- Opening Delimiter -

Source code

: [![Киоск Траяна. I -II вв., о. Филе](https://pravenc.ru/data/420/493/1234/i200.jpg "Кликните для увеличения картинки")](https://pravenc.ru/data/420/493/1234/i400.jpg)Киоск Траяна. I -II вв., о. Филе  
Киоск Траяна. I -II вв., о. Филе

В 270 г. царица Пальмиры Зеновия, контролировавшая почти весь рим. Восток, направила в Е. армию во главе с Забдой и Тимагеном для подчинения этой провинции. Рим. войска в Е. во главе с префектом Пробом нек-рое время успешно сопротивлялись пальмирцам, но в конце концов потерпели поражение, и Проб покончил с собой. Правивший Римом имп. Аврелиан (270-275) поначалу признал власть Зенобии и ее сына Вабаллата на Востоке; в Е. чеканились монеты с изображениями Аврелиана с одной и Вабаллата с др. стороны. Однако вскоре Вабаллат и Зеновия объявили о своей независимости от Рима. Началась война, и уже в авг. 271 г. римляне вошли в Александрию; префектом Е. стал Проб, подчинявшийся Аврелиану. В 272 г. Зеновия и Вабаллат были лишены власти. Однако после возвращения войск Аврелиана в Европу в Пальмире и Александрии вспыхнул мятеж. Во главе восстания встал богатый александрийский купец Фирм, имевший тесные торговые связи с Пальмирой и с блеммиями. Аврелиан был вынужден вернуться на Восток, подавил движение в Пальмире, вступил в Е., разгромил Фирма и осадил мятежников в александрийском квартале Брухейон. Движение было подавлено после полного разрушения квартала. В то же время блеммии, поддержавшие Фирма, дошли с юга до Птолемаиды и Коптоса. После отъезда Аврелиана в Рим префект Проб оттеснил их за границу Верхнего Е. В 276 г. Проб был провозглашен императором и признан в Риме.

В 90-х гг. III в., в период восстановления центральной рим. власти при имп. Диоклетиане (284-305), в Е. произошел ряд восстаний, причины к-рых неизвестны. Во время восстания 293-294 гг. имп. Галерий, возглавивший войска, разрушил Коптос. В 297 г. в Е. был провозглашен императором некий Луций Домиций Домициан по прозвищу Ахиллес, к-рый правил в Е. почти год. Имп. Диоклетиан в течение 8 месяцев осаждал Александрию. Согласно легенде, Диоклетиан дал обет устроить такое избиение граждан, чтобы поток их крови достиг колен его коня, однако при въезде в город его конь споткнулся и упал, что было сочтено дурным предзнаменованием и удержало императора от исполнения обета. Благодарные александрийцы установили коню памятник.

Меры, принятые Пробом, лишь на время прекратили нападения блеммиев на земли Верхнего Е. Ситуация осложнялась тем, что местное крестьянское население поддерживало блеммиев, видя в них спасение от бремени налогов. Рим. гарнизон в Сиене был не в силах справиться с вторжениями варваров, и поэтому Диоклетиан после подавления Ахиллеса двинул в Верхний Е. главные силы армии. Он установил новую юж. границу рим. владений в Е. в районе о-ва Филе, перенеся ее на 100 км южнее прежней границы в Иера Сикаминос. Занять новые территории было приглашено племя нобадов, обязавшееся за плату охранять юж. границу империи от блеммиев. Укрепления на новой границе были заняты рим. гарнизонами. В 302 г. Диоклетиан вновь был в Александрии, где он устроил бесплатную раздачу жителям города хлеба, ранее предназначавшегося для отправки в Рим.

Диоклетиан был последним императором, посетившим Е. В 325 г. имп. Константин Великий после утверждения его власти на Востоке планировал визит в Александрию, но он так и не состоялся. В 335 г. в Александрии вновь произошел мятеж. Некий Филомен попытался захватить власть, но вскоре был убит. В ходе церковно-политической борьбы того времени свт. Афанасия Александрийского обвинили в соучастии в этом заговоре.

- Closing Delimiter -

▶ HOW TO COMPLETE THIS TASK: Return each line above exactly.

▶ TASK RESULT:
Source code

: [![Киоск Траяна. I -II вв., о. Филе](https://pravenc.ru/data/420/493/1234/i200.jpg "Кликните для увеличения картинки")](https://pravenc.ru/data/420/493/1234/i400.jpg)Киоск Траяна. I -II вв., о. Филе  
Киоск Траяна. I -II вв., о. Филе

В 270 г. царица Пальмиры Зеновия, контролировавшая почти весь рим. Восток, направила в Е. армию во главе с Забдой и Тимагеном для подчинения этой провинции. Рим. войска в Е. во главе с префектом Пробом нек-рое время успешно сопротивлялись пальмирцам, но в конце концов потерпели поражение, и Проб покончил с собой. Правивший Римом имп. Аврелиан (270-275) поначалу признал власть Зенобии и ее сына Вабаллата на Востоке; в Е. чеканились монеты с изображениями Аврелиана с одной и Вабаллата с др. стороны. Однако вскоре Вабаллат и Зеновия объявили о своей независимости от Рима. Началась война, и уже в авг. 271 г. римляне вошли в Александрию; префектом Е. стал Проб, подчинявшийся Аврелиану. В 272 г. Зеновия и Вабаллат были лишены власти. Однако после возвращения войск Аврелиана в Европу в Пальмире и Александрии вспыхнул мятеж. Во главе восстания встал богатый александрийский купец Фирм, имевший тесные торговые связи с Пальмирой и с блеммиями. Аврелиан был вынужден вернуться на Восток, подавил движение в Пальмире, вступил в Е., разгромил Фирма и осадил мятежников в александрийском квартале Брухейон. Движение было подавлено после полного разрушения квартала. В то же время блеммии, поддержавшие Фирма, дошли с юга до Птолемаиды и Коптоса. После отъезда Аврелиана в Рим префект Проб оттеснил их за границу Верхнего Е. В 276 г. Проб был провозглашен императором и признан в Риме.

В 90-х гг. III в., в период восстановления центральной рим. власти при имп. Диоклетиане (284-305), в Е. произошел ряд восстаний, причины к-рых неизвестны. Во время восстания 293-294 гг. имп. Галерий, возглавивший войска, разрушил Коптос. В 297 г. в Е. был провозглашен императором некий Луций Домиций Домициан по прозвищу Ахиллес, к-рый правил в Е. почти год. Имп. Диоклетиан в течение 8 месяцев осаждал Александрию. Согласно легенде, Диоклетиан дал обет устроить такое избиение граждан, чтобы поток их крови достиг колен его коня, однако при въезде в город его конь споткнулся и упал, что было сочтено дурным предзнаменованием и удержало императора от исполнения обета. Благодарные александрийцы установили коню памятник.

Меры, принятые Пробом, лишь на время прекратили нападения блеммиев на земли Верхнего Е. Ситуация осложнялась тем, что местное крестьянское население поддерживало блеммиев, видя в них спасение от бремени налогов. Рим. гарнизон в Сиене был не в силах справиться с вторжениями варваров, и поэтому Диоклетиан после подавления Ахиллеса двинул в Верхний Е. главные силы армии. Он установил новую юж. границу рим. владений в Е. в районе о-ва Филе, перенеся ее на 100 км южнее прежней границы в Иера Сикаминос. Занять новые территории было приглашено племя нобадов, обязавшееся за плату охранять юж. границу империи от блеммиев. Укрепления на новой границе были заняты рим. гарнизонами. В 302 г. Диоклетиан вновь был в Александрии, где он устроил бесплатную раздачу жителям города хлеба, ранее предназначавшегося для отправки в Рим.

Диоклетиан был последним императором, посетившим Е. В 325 г. имп. Константин Великий после утверждения его власти на Востоке планировал визит в Александрию, но он так и не состоялся. В 335 г. в Александрии вновь произошел мятеж. Некий Филомен попытался захватить власть, но вскоре был убит. В ходе церковно-политической борьбы того времени свт. Афанасия Александрийского обвинили в соучастии в этом заговоре.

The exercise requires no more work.